No reply came by return of post; but, rather ominously, some letters for Marcia that had arrived at her father's since her departure were sent on in silence to the address given. She opened them one by one, till on reading the last, she exclaimed, 'Good gracious!' and burst into laughter.
'What is it?' asked Pierston.
Marcia began to read the letter aloud. It came from a faithful lover of hers, a youthful Jersey gentleman, who stated that he was soon going to start for England to claim his darling, according to her plighted word.
She was half risible, half concerned. 'What shall I do?' she said.
'Do? My dear girl, it seems to me that there is only one thing to do, and that a very obvious thing. Tell him as soon as possible that you are just on the point of marriage.'
Marcia thereupon wrote out a reply to that effect, Jocelyn helping her to shape the phrases as gently as possible.
'I repeat' (her letter concluded) 'that I had quite forgotten! I am deeply sorry; but that is the truth. I have told my intended husband everything, and he is looking over my shoulder as I write.'
Said Jocelyn when he saw this set down: 'You might leave out the last few words.
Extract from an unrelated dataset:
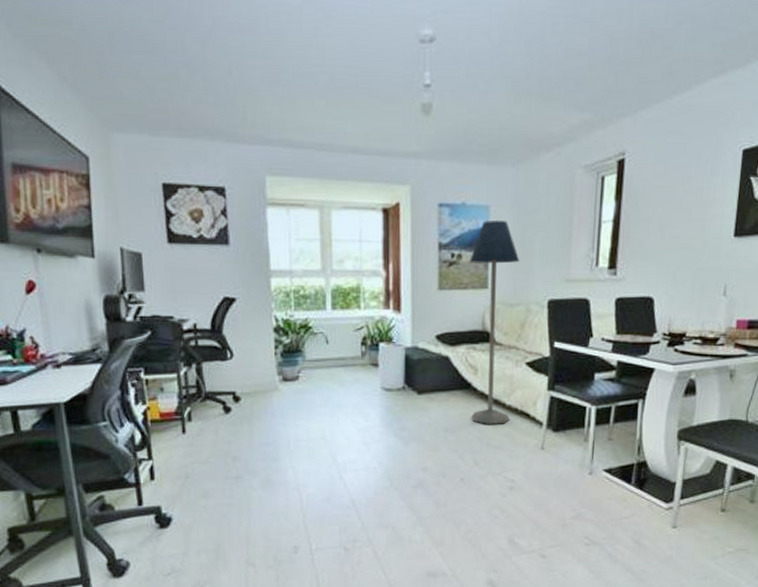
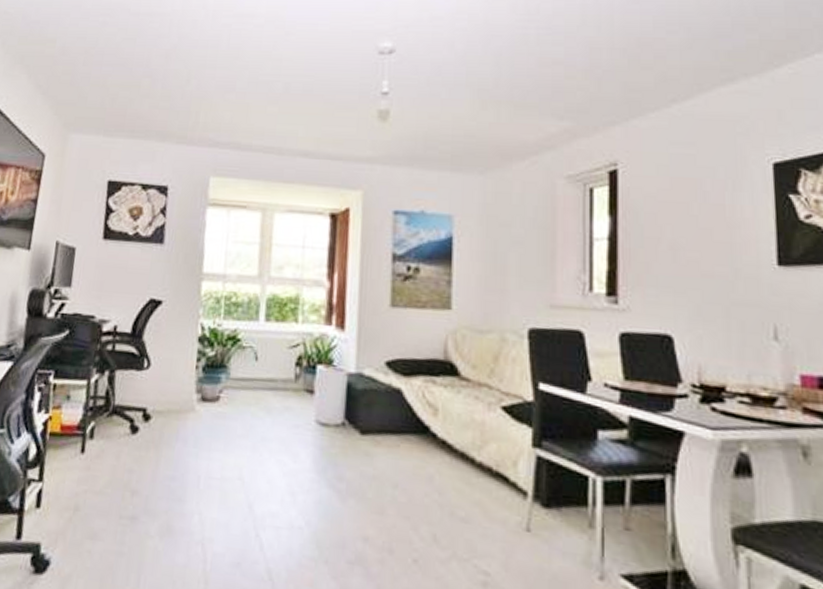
floor lamp: present [469,220,520,424] -> none [429,231,491,488]

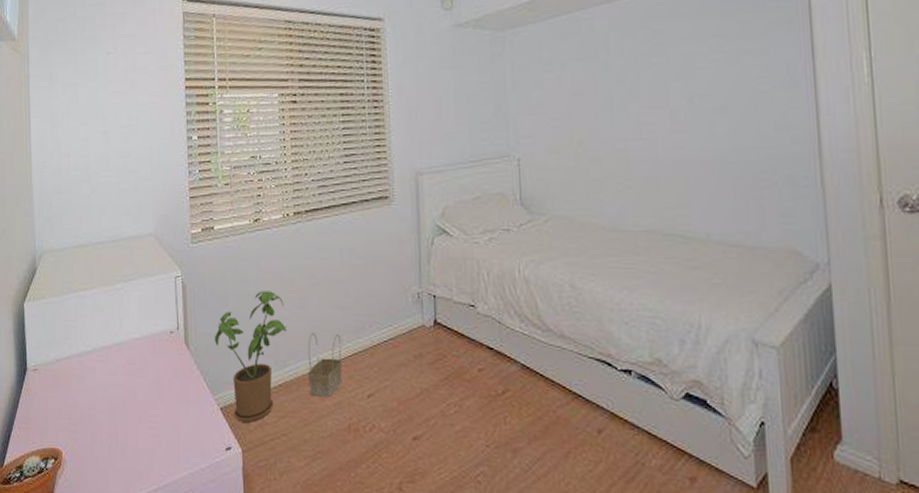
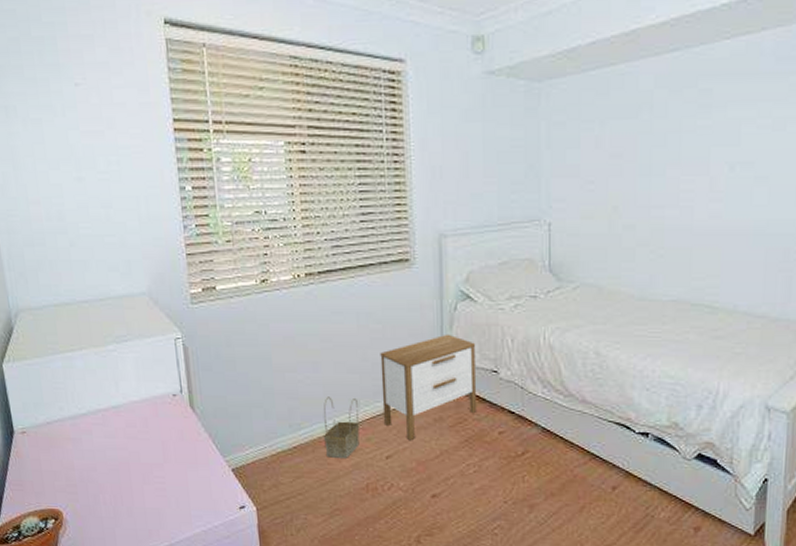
house plant: present [214,291,287,423] -> none [221,354,300,483]
nightstand: none [362,268,456,379] -> present [380,334,477,441]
They are rather an extra stab for the poor boy.'
'Stab? It is not that, dear. Why does he want to come bothering me? Jocelyn, you ought to be very proud that I have put you in my letter at all. You said yesterday that I was conceited in declaring I might have married that science-man I told you of. But now you see there was yet another available.'
He, gloomily: 'Well, I don't care to hear about that. To my mind this sort of thing is decidedly unpleasant, though you treat it so lightly.'
'Well,' she pouted, 'I have only done half what you have done!'
'What's that?'
'I have only proved false through forgetfulness, but you have while remembering!'
'O yes; of course you can use Avice Caro as a retort. But don't vex me about her, and make me do such an unexpected thing as regret the falseness.'
She shut her mouth tight, and her face flushed.
The next morning there did come an answer to the letter asking her parents' consent to her union with him; but to Marcia's amazement her father took a line quite other than the one she had expected him to take. Whether she had compromised herself or whether she had not seemed a question for the future rather than the present with him, a native islander, born when old island marriage views prevailed in families; he was fixed in his disapproval of her marriage with a hated Pierston. He did not consent; he would not say more till he could see her: if she had any sense at all she would, if still unmarried, return to the home from which she had evidently been enticed. He would then see what he could do for her in the desperate circumstances she had made for herself; otherwise he would do nothing.